1. **Batch‑cook staples** – Cook a big pot of quinoa, brown rice, and lentils on Sunday. Portion into containers for quick assembly.
2. **Prep veggies ahead** – Chop carrots, bell peppers, and broccoli and store in zip‑top bags; they’ll stay crisp for 4‑5 days.
3. **Flavor boosters** – Keep a stash of spices (cumin, smoked paprika, curry powder, turmeric, chili flakes) and sauces (sriracha, tamari, miso paste) to vary taste without extra effort.
4. **Protein check** – If you’re an athlete or need >0.8 g protein /kg body weight, add a scoop of vegan protein powder to a snack or breakfast smoothie.
5. **B12 & Vitamin D** – Include a daily B12 supplement (250 µg) and, in winter months, a vitamin D3 vegan supplement (1000 IU) to cover potential gaps.

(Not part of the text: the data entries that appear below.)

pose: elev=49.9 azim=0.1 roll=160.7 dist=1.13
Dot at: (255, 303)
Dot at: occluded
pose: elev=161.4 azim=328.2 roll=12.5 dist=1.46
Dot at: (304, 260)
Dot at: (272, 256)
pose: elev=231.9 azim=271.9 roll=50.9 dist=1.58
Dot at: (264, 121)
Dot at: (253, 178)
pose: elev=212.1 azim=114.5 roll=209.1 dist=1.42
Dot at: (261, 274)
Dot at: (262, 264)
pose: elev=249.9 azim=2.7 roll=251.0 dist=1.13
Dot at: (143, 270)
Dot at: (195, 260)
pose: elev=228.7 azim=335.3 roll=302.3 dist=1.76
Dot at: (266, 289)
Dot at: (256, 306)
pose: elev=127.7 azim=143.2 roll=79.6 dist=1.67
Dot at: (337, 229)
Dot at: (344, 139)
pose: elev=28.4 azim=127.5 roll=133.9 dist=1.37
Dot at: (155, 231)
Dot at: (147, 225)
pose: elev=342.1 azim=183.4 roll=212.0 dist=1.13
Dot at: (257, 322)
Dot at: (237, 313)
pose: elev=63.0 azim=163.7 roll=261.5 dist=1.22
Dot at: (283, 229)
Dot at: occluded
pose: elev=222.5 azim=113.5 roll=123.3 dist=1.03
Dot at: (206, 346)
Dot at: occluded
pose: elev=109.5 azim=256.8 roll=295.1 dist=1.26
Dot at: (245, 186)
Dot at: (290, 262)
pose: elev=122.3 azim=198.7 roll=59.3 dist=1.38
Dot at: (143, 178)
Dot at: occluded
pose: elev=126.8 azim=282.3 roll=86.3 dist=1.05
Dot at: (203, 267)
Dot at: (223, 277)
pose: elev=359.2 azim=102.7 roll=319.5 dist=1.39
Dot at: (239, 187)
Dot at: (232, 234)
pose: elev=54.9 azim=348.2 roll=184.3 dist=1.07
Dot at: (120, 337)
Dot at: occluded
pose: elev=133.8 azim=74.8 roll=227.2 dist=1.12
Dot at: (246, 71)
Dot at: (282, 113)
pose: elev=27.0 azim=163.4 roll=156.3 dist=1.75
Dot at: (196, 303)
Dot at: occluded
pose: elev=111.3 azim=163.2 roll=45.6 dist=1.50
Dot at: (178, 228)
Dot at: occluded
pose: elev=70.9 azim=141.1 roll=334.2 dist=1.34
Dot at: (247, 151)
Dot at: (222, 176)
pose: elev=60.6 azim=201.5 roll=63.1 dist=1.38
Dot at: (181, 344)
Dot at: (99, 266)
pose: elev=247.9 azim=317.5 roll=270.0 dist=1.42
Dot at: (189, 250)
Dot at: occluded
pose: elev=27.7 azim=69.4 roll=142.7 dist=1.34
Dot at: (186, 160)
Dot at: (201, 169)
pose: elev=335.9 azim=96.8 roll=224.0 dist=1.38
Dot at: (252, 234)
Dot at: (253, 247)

6. **Hydration** – Aim for 2‑3 L water daily; herbal teas count toward this total.
7. **Mindful portions** – Use a kitchen scale or measuring cups the first week to get a feel for portion sizes and calorie targets.
8. **Flexibility** – Swap any meal for another day’s option if you crave variety; the macro totals stay balanced.
9. **Leftover love** – Turn dinner leftovers into lunch wraps or salads—reduces waste and saves time.
10. **Enjoy the process** – Cooking is a form of self‑care. Play your favorite music, involve family/friends, and celebrate each plant‑powered bite!